1. Monetary measures:
 Credit Control will limit money supply in the market and hence inflation will
reduce.
 Issue of New Currency must be stopped or limited so that further inflation will
not rise.
 Increase in Bank Rate will restrict other banks to take money from RBI and
hence money supply in market will reduce.
 Increase in Cash Reserve Ratio (CRR) will restrict bank to supply money in the
market as they need to keep more money with RBI.
 Increase in Statutory Liquidity Ratio (SLR) will restrict money flow in market as
bank have to maintain more money with them.
 Withdraw liquid funds from economy through Open Market Operations (OMO).
By selling government property money can be reduce from economy.

2. Fiscal Measures:
 Reduction in public Expenditure will reduce deficit-financing and less money will
supply in economy.
 Increased taxation will collect more money from economy and hence reduce
demand.
 Tex incentives on savings and investments.

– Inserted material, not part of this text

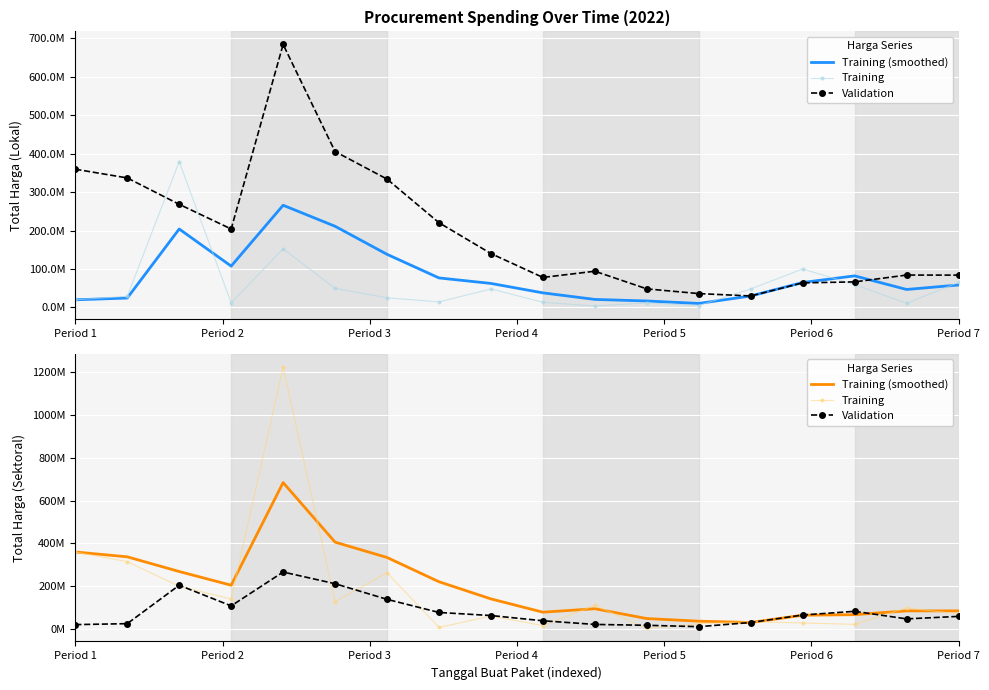

What position from the left is 8?

9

Various schemes of investment and
saving must be introduce which provide relaxation in tax so that people are more
attracted towards that.
 Extension of repayment of public debt.

3. Other Measures:
 Price control strategy must be introduced so that common man can fulfil their
need.
 Rationing is the way by which government provide basic product at low price so
that everyone can survive.
 Increase Production will meet demand of economy and leads to price fall so it
will stabilize price and reduce inflation.